Nigel Farage, who recently repurposed his Brexit Party to challenge the UK’s handling of the pandemic, says that the rollout of vaccines needs fresh thinking from outside the government.
Leading the vaccine rollout, Farage suggested, could be none other than a long-standing political nemesis: former prime minister Tony Blair.
Farage noted that the former prime minister had pushed for a change in approach to the rollout of first and second vaccine jabs, which was later adopted by the government.
After the announcement of a third national lockdown in England yesterday, however, Farage said he was resigned to it happening.
“It does seem to me that lockdown doesn’t really work, because it isn’t stopping the virus,” he said. “But the fact is, there’s nothing any of us can say or do about this lockdown that is going to make any difference.
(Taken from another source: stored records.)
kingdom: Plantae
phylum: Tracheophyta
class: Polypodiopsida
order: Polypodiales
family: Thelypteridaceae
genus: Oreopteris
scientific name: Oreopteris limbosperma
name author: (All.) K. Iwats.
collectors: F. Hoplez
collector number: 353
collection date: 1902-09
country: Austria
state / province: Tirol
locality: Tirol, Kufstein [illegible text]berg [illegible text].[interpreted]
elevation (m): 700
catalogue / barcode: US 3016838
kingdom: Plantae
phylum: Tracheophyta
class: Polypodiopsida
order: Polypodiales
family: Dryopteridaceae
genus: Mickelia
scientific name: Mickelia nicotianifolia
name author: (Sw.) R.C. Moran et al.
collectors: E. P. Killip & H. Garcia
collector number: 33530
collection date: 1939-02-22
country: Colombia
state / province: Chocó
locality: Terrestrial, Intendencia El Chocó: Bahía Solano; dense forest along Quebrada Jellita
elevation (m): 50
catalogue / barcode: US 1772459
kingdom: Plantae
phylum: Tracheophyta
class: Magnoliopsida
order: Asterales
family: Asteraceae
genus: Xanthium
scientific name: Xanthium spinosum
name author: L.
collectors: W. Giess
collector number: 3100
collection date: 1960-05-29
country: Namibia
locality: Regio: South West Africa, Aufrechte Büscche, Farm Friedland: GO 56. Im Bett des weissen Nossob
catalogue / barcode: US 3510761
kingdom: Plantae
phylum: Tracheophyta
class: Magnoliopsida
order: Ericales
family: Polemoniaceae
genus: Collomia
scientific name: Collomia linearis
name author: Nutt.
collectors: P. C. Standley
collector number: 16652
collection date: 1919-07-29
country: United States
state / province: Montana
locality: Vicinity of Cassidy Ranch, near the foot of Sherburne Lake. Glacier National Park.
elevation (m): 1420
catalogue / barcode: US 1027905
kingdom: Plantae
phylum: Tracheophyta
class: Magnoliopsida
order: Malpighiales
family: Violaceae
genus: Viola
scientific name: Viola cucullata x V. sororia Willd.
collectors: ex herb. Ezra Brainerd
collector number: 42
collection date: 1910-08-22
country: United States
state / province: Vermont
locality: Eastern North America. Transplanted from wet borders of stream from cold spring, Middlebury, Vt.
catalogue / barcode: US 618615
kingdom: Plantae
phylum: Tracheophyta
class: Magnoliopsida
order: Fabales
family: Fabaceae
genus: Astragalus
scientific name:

Their minds are made up. They believe this is the right strategy.”
When it comes to the challenge of rolling out 2 million vaccines a week, Farage suggested that placing the responsibility in the hands of the NHS and quangos wasn’t the best approach.
“We’re in a national crisis, no one can deny that, this is a very serious national crisis. And that means you’ve got to think differently. It’s not 1941, it’s not a war, but it is a time to have a government ... who’ve got genuine talent, even if they disagree on many other policy matters.”
Farage suggested that Blair would be an ideal person for such a role.
“Why not get people like Tony Blair involved to help us solve a national crisis. We have got, absolutely got, to up the pace of vaccinations,” he said.
“I do not agree with so much of what Tony Blair stood for: not just Iraq, Europe, many other things. But you know something, it was Tony Blair that made those arguments about the vaccine. It was Tony Blair that said, ‘Give one jab to each person, not two, and we can then get a bigger part of the population dealt with quickly. It was Tony Blair advocating not hundreds but thousands of centres where we can get people to get the vaccine.”